## Your goal
Copy every line of the listing below character for character, omitting the picture markers.

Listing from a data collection
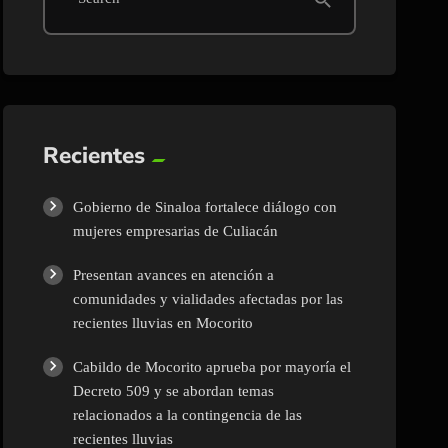
Recientes
Gobierno de Sinaloa fortalece diálogo con
mujeres empresarias de Culiacán
Presentan avances en atención a
comunidades y vialidades afectadas por las
recientes lluvias en Mocorito
Cabildo de Mocorito aprueba por mayoría el
Decreto 509 y se abordan temas
relacionados a la contingencia de las
recientes lluvias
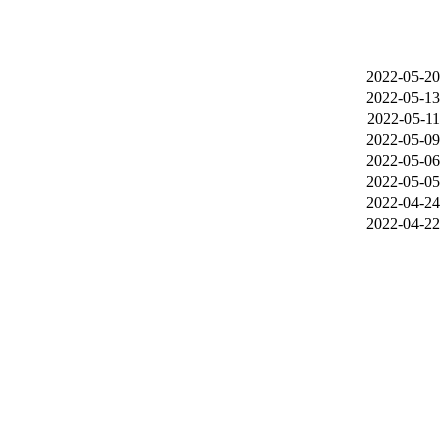
2022-05-20
2022-05-13
2022-05-11
2022-05-09
2022-05-06
2022-05-05
2022-04-24
2022-04-22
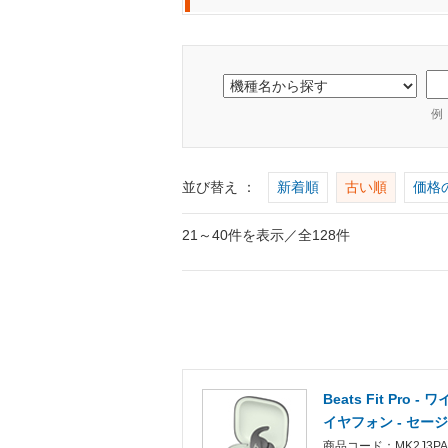
例
並び替え ：
新着順
古い順
価格
21～40件を表示／全128件
Beats Fit Pr
イヤフォン - セー
商品コード：MK2J3PA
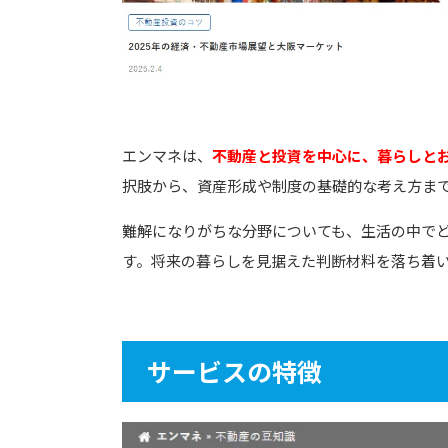
エンマネは、
不動産と投資を中心に、暮らしと
択肢から、資産形成や制度の基礎的な考え方ま
難解になりがちな分野についても、生活の中で
す。将来の暮らしを見据えた判断材料を落ち着
サービスの特徴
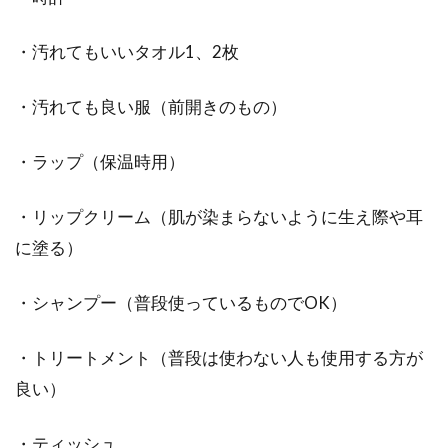
・汚れてもいいタオル1、2枚
・汚れても良い服（前開きのもの）
・ラップ（保温時用）
・リップクリーム（肌が染まらないように生え際や耳
に塗る）
・シャンプー（普段使っているものでOK）
・トリートメント（普段は使わない人も使用する方が
良い）
・ティッシュ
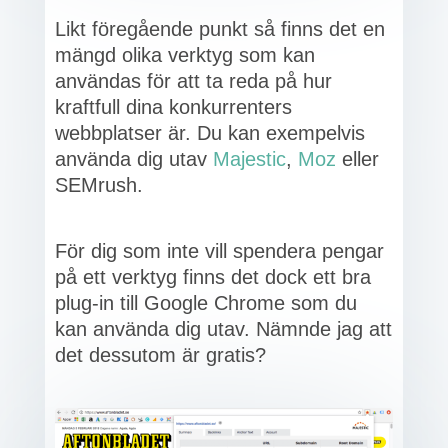
Likt föregående punkt så finns det en
mängd olika verktyg som kan
användas för att ta reda på hur
kraftfull dina konkurrenters
webbplatser är. Du kan exempelvis
använda dig utav
Majestic
,
Moz
eller
SEMrush.
För dig som inte vill spendera pengar
på ett verktyg finns det dock ett bra
plug-in till Google Chrome som du
kan använda dig utav. Nämnde jag att
det dessutom är gratis?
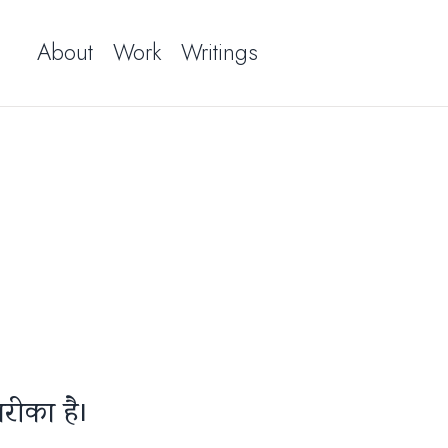
About
Work
Writings
रीका है।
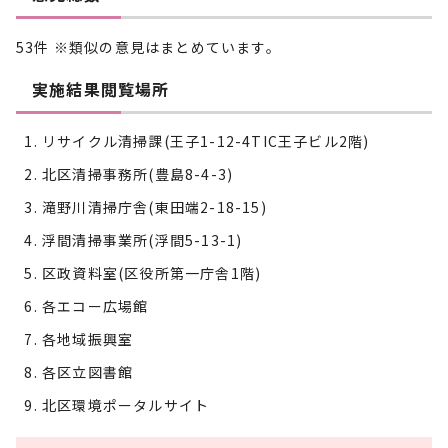
53件 ※類似の意見はまとめています。
実施結果閲覧場所
リサイクル清掃課(王子1-12-4TIC王子ビル2階)
北区清掃事務所(豊島8-4-3)
滝野川清掃庁舎(東田端2-18-15)
浮間清掃事業所(浮間5-13-1)
区政資料室(区役所第一庁舎1階)
各エコー広場館
各地域振興室
各区立図書館
北区環境ポータルサイト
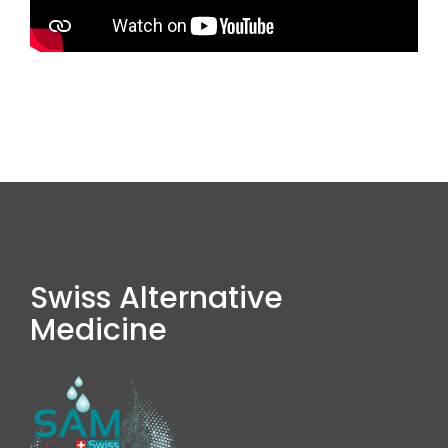
Swiss Alternative
Medicine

## Reply
Recientes
Gobierno de Sinaloa fortalece diálogo con
mujeres empresarias de Culiacán
Presentan avances en atención a
comunidades y vialidades afectadas por las
recientes lluvias en Mocorito
Cabildo de Mocorito aprueba por mayoría el
Decreto 509 y se abordan temas
relacionados a la contingencia de las
recientes lluvias
2022-05-20
2022-05-13
2022-05-11
2022-05-09
2022-05-06
2022-05-05
2022-04-24
2022-04-22
例
並び替え ：
新着順
古い順
価格
21～40件を表示／全128件
Beats Fit Pr
イヤフォン - セー
商品コード：MK2J3PA
エンマネは、
不動産と投資を中心に、暮らしと
択肢から、資産形成や制度の基礎的な考え方ま
難解になりがちな分野についても、生活の中で
す。将来の暮らしを見据えた判断材料を落ち着
サービスの特徴
・汚れてもいいタオル1、2枚
・汚れても良い服（前開きのもの）
・ラップ（保温時用）
・リップクリーム（肌が染まらないように生え際や耳
に塗る）
・シャンプー（普段使っているものでOK）
・トリートメント（普段は使わない人も使用する方が
良い）
・ティッシュ
Likt föregående punkt så finns det en
mängd olika verktyg som kan
användas för att ta reda på hur
kraftfull dina konkurrenters
webbplatser är. Du kan exempelvis
använda dig utav
Majestic
,
Moz
eller
SEMrush.
För dig som inte vill spendera pengar
på ett verktyg finns det dock ett bra
plug-in till Google Chrome som du
kan använda dig utav. Nämnde jag att
det dessutom är gratis?
About
Work
Writings
रीका है।
53件 ※類似の意見はまとめています。
実施結果閲覧場所
リサイクル清掃課(王子1-12-4TIC王子ビル2階)
北区清掃事務所(豊島8-4-3)
滝野川清掃庁舎(東田端2-18-15)
浮間清掃事業所(浮間5-13-1)
区政資料室(区役所第一庁舎1階)
各エコー広場館
各地域振興室
各区立図書館
北区環境ポータルサイト
Swiss Alternative
Medicine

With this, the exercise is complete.